* [INSTRUÇÕES A SEGUIR]: No texto sobre os servos da Nova Ordem, a quem entregou Guterres o poder ao abandonar o Governo?

* [TEXTO EM ANÁLISE]:
○ ○ ○
Os Servos da Nova Ordem
As medidas avulsas e apressadas anunciadas pelo actual governo poderão parecer, no plano social, inconsequentes e insensatas. Com efeito, assim será, nalguns casos. Mas generalizações precipitadas conduzem, quase sempre, a grandes e novas decepções.
Não devemos ignorar que o capitalismo em Portugal, no seu estádio superior, dispõe de sólidas bases de apoio, de um projecto e de uma planificação. Tem capacidades e meios que o corporativismo salazarista não pôde e não soube desenvolver. E se abordamos este assunto no espaço religioso do nosso jornal é porque a Igreja e boa parte das elites católicas assumem nesse projecto funções insubstituíveis. Não são já apenas os membros do Alto Clero que se ocupam da identidade igreja/grande capital. Movimentam-se leigos comprometidos, franciscanos pobres, fiéis do Opus Dei, sindicalistas sem noção de classe, missionários da acção caritativa, dirigentes partidários ou responsáveis autárquicos que surgem a cada passo no tablado político como servos convictos de uma Nova Ordem. Dispõem de fortíssimas estruturas de cúpula de nível mundial, o que nada tem de extraordinário se considerarmos o passado milenar das forças conjugadas do poder do estado e da igreja. Anima-os uma mística em que a fé e a religião são valores do passado rapidamente substituídos por referências de transição, como o sucesso e o dinheiro.
Os passos essenciais deste projecto planetário começam a entender-se em Portugal. Tal qual como vem nos livros dos teóricos neoliberais...
A fase do socialismo católico parece ter-se esgotado com Guterres. Quando ele abandonou o governo, estava cumprido o seu papel histórico: fez recuar conquistas democráticas, abriu caminho às privatizações decisivas e minou os alicerces da economia do Estado.
Guterres abandonou o Governo quando este já naufragava e entregou o poder ao liberalismo católico, sedento de fazer prova de autoridade e de reduzir a nada o enquadramento democrático institucional.
○ ○ ○
* [DADOS]:

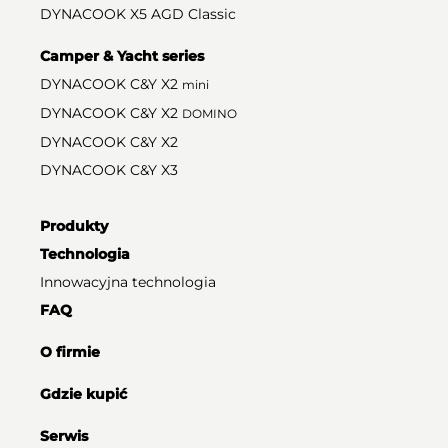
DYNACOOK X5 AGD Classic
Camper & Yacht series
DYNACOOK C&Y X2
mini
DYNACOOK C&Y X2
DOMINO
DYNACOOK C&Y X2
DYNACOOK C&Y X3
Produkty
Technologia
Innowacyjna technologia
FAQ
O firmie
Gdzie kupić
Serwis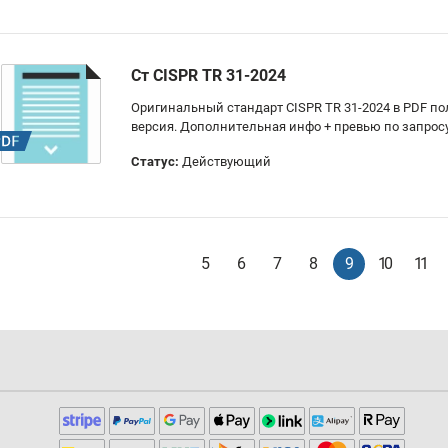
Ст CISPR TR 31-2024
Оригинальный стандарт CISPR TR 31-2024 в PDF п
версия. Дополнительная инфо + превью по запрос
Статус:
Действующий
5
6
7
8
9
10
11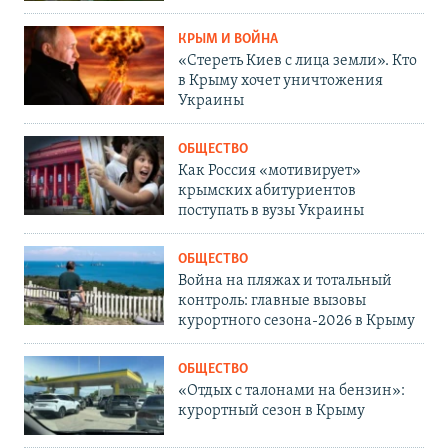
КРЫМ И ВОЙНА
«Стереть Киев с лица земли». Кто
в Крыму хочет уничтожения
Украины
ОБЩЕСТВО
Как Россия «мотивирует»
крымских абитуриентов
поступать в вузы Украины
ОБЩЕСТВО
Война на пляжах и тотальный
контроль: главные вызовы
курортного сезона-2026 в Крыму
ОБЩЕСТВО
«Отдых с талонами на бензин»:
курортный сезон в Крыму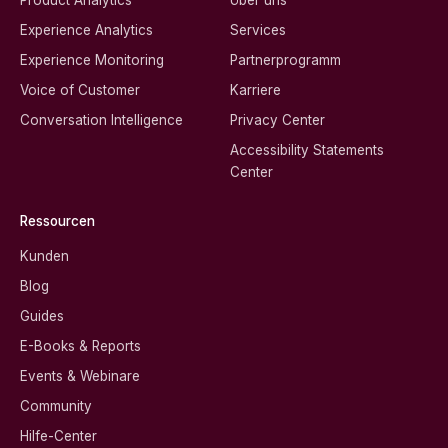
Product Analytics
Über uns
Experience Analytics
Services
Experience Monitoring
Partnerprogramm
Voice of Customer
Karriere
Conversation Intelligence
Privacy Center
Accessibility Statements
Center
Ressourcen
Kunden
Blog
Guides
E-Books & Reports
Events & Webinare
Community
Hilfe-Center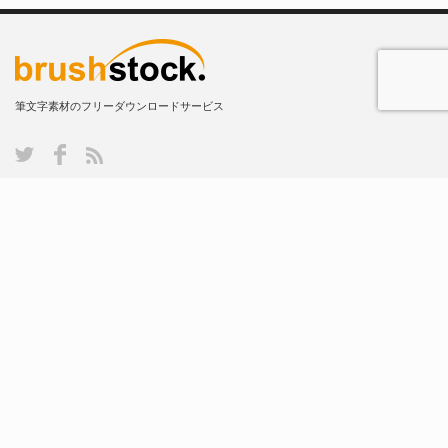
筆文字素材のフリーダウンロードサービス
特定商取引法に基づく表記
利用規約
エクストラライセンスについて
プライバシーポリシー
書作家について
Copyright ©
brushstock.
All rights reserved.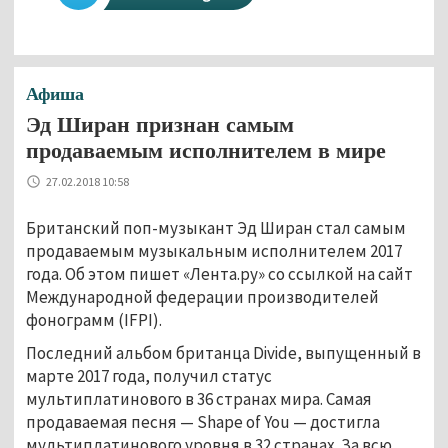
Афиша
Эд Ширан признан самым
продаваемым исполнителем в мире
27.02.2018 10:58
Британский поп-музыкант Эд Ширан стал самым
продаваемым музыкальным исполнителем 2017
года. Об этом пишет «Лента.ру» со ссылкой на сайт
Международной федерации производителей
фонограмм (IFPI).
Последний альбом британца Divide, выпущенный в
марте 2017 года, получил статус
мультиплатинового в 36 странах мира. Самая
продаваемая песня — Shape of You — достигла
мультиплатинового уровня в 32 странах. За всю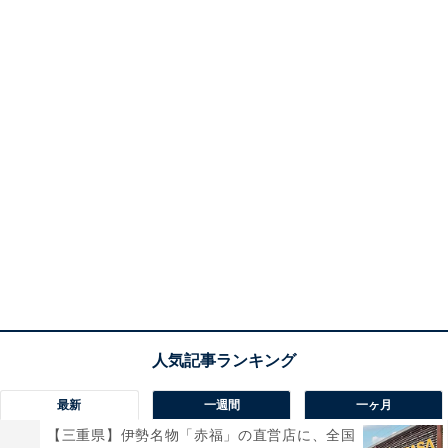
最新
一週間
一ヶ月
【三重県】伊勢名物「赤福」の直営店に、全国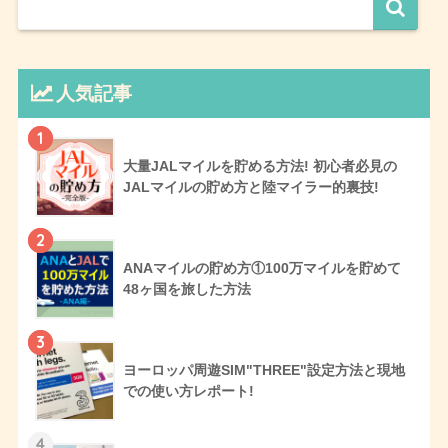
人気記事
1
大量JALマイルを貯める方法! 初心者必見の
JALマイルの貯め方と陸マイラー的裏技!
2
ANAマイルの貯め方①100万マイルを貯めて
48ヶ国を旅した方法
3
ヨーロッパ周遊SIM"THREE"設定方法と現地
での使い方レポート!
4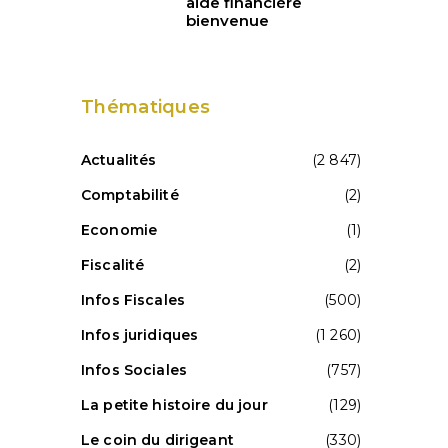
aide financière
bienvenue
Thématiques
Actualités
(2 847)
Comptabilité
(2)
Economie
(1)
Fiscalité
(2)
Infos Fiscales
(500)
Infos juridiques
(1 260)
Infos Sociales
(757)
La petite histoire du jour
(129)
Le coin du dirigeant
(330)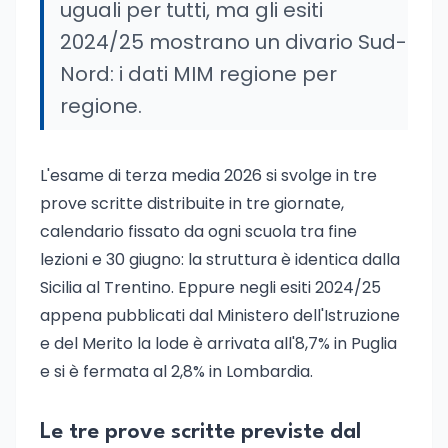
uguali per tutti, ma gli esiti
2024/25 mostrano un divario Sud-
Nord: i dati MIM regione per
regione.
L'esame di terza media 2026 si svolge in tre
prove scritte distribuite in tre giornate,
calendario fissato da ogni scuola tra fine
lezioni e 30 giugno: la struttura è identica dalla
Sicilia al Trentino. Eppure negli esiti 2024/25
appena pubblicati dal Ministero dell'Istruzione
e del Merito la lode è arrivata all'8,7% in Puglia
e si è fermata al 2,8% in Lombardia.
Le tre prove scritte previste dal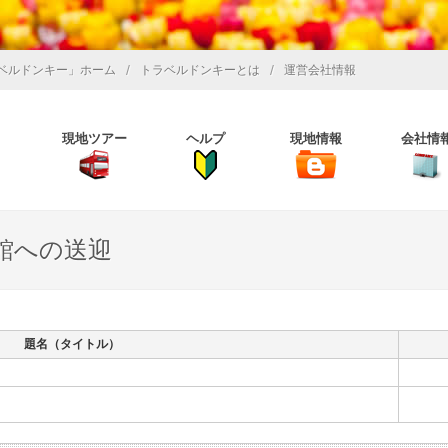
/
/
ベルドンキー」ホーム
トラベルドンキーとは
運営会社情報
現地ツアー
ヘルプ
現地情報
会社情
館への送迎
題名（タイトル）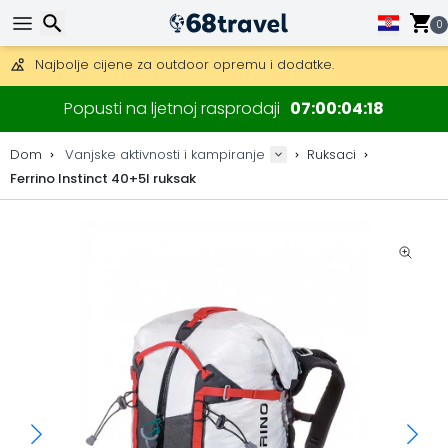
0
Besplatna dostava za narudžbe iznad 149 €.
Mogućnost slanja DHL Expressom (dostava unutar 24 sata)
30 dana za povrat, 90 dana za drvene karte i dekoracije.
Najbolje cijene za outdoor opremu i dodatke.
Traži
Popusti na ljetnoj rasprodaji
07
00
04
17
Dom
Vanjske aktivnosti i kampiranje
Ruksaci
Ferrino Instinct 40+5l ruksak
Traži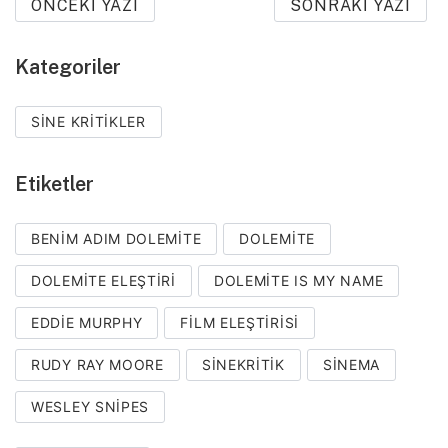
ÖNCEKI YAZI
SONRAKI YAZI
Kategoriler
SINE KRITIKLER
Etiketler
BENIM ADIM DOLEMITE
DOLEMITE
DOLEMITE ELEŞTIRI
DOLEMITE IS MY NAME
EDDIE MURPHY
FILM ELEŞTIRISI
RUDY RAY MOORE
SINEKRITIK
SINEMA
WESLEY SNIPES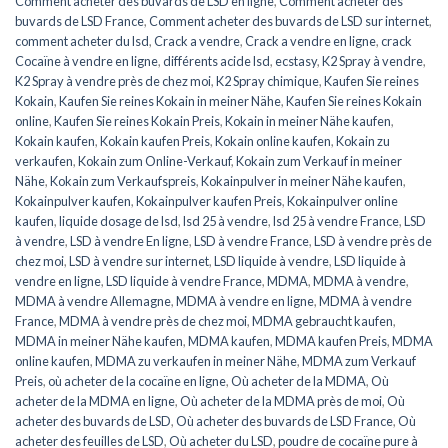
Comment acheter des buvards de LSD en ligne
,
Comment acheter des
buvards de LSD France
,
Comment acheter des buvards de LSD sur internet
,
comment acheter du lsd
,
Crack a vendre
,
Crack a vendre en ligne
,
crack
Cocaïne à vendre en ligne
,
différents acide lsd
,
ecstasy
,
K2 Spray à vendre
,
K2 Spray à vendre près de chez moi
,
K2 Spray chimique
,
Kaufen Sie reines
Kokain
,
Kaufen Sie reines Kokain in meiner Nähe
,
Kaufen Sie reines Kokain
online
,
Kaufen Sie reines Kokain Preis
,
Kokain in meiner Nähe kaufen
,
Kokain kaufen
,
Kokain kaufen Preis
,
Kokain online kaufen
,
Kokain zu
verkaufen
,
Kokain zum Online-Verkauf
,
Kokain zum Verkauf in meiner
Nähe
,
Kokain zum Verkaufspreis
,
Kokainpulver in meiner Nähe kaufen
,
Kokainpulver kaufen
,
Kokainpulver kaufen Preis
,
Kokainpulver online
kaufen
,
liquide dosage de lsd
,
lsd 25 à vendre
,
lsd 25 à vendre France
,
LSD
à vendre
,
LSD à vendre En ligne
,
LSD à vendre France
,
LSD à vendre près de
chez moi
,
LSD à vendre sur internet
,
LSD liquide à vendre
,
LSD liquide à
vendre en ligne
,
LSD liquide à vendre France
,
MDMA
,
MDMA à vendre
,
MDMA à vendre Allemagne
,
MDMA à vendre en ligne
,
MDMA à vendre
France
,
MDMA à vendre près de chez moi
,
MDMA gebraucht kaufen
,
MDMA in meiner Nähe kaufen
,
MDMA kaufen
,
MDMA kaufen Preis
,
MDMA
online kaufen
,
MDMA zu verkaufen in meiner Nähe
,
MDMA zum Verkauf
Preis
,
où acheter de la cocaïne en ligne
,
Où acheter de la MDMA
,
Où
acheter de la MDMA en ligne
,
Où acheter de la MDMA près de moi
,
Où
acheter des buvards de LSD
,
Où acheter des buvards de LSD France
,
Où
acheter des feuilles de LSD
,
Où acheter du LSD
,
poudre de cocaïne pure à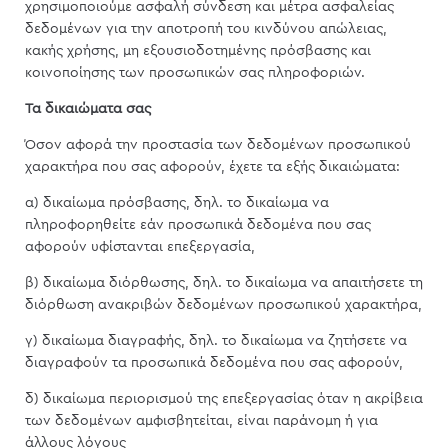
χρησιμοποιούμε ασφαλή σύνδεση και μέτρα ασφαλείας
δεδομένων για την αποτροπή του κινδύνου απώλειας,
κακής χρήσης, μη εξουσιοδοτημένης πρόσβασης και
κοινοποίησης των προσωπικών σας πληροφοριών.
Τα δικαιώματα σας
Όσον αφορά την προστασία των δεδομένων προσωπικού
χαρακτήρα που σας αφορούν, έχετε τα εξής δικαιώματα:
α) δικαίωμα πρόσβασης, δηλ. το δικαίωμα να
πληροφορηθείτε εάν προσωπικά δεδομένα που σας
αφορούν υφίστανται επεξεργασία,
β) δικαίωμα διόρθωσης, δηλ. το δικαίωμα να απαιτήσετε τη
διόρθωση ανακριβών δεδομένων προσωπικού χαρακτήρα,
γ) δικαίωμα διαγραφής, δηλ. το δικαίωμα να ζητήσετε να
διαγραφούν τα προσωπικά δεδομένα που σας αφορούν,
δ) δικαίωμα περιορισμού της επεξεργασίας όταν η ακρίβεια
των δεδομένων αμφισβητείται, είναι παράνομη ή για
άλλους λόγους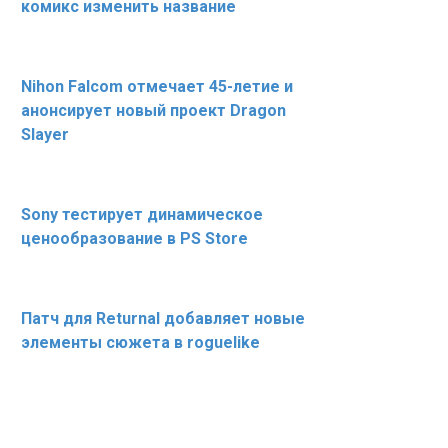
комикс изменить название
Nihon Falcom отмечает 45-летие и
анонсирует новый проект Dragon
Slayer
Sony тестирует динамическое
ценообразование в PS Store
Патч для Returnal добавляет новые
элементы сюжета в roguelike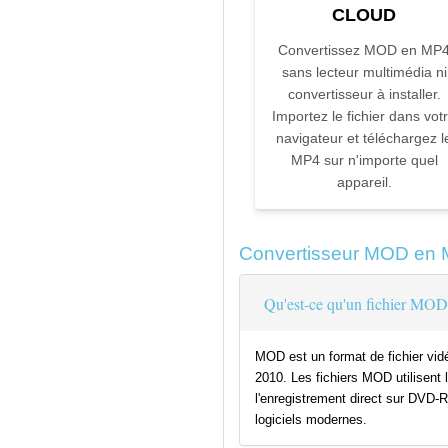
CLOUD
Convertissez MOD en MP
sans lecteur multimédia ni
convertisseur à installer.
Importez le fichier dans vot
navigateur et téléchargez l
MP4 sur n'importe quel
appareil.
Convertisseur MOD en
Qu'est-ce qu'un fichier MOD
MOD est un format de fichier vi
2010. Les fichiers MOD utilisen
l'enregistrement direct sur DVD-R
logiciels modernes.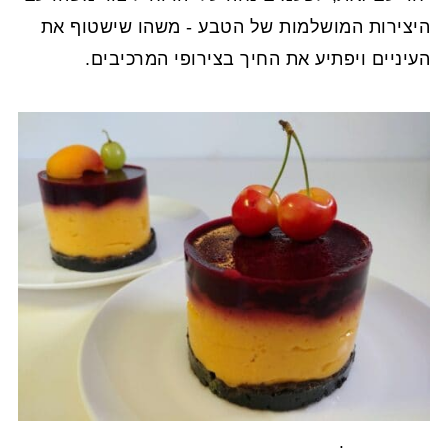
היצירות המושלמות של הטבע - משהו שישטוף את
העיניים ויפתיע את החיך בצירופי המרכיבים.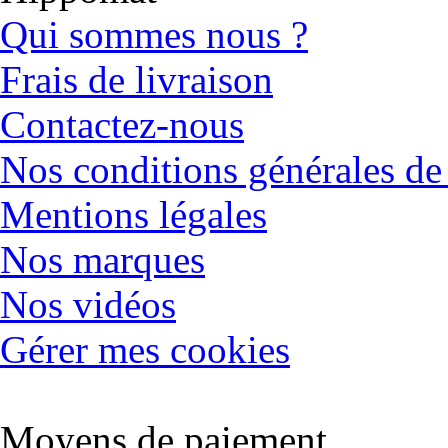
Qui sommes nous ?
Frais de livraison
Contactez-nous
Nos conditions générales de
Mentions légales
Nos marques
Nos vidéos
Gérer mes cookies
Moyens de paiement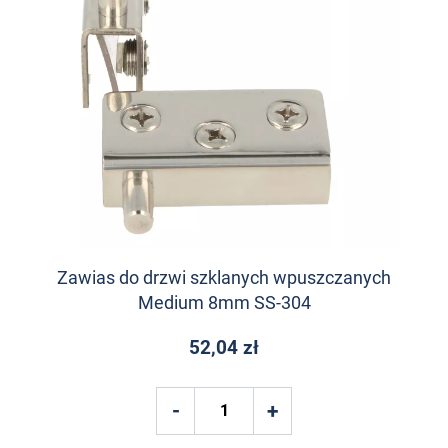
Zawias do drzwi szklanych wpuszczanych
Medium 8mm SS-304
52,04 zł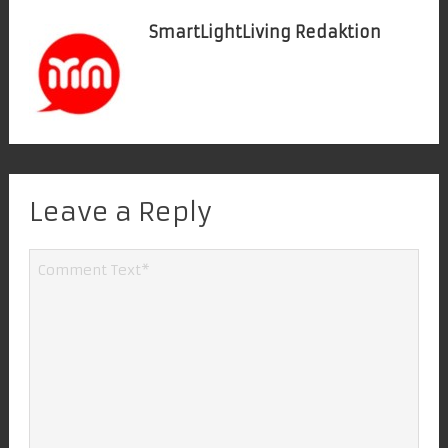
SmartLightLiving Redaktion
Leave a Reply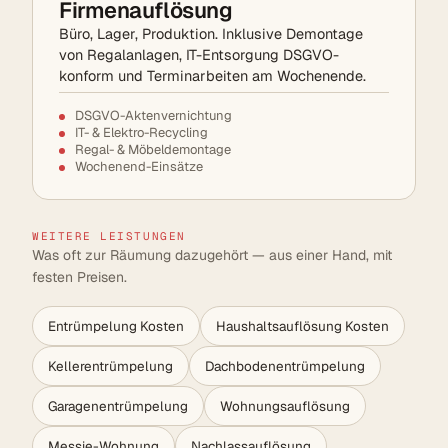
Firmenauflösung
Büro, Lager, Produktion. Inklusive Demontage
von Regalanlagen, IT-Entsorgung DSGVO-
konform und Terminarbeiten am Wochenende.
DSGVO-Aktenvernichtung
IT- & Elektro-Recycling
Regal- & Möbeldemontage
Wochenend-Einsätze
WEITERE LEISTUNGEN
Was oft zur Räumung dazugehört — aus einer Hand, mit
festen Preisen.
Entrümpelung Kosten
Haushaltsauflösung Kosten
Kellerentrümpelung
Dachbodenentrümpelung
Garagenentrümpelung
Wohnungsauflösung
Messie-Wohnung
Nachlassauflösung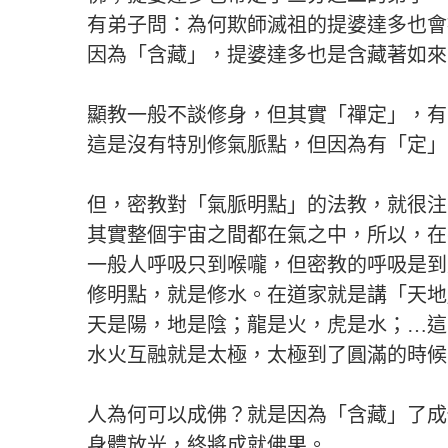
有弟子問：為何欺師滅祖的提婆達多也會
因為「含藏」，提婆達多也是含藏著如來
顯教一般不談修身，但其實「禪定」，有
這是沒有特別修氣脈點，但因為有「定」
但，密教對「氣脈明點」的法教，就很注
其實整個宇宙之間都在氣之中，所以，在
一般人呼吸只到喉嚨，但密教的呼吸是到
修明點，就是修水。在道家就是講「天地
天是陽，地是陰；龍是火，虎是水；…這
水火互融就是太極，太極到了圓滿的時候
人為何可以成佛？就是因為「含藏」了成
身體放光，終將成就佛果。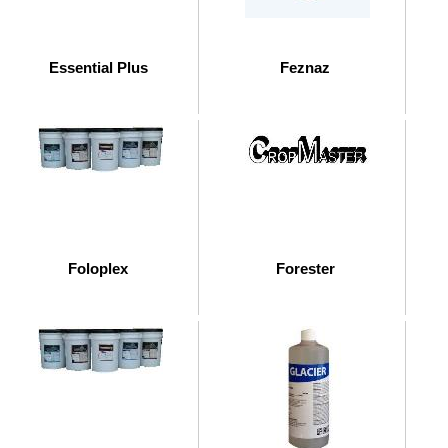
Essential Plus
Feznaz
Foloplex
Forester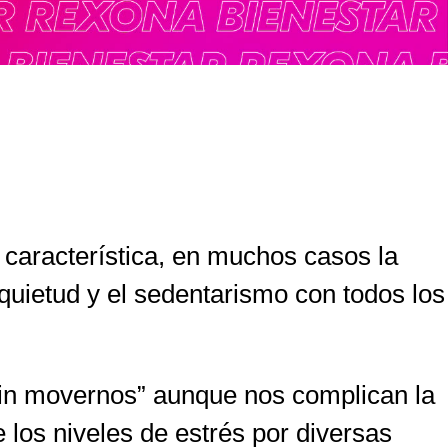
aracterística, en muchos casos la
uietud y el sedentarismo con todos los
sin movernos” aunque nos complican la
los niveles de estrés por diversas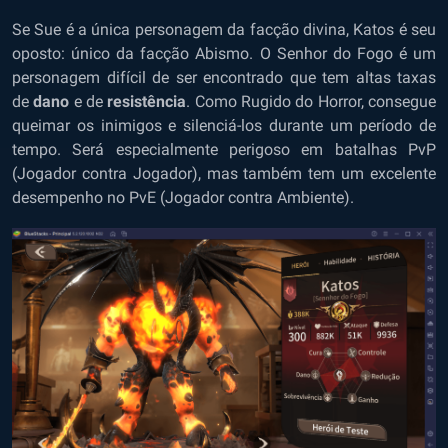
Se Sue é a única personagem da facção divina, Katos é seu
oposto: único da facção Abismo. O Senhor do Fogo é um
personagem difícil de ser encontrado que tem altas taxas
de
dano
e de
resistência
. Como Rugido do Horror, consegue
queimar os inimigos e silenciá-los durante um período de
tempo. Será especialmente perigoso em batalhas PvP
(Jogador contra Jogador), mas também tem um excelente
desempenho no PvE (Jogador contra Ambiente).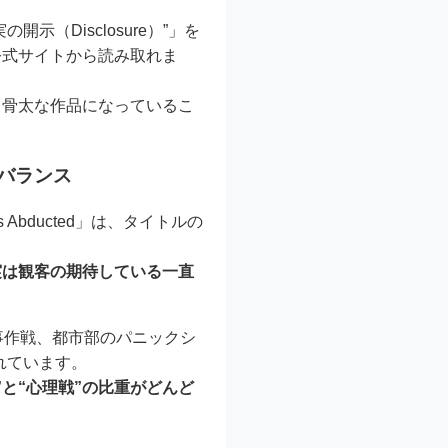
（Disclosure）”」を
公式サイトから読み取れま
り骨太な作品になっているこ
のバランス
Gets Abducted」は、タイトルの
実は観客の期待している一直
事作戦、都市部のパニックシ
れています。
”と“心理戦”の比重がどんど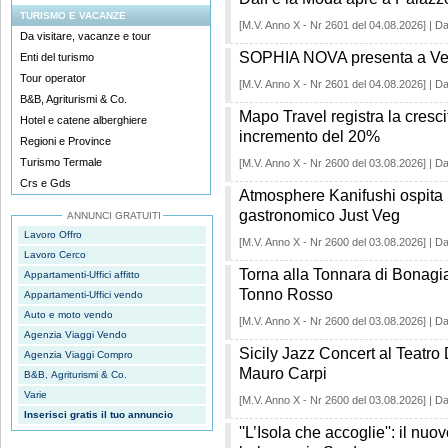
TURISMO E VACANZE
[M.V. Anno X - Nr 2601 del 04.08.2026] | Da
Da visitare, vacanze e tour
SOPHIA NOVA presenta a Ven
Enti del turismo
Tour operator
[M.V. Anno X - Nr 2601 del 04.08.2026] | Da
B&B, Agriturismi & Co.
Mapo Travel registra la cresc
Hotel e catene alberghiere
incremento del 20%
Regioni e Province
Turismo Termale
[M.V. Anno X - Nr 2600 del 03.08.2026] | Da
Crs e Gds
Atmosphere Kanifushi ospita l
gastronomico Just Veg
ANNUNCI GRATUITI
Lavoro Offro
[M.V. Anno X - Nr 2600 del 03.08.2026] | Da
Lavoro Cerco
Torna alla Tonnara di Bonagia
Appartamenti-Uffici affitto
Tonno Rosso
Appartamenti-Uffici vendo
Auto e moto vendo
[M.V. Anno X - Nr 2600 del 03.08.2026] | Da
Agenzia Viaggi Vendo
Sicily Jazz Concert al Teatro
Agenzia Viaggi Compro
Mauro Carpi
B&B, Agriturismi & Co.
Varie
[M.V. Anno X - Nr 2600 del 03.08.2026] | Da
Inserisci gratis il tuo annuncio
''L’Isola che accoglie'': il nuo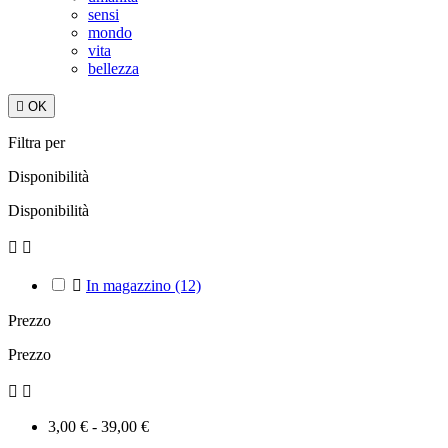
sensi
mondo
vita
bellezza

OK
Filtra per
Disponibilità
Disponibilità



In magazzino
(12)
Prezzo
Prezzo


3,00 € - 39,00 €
○ ○ ○
* [RESPOSTA À TAREFA]: Guterres entregou o poder ao liberalismo católico.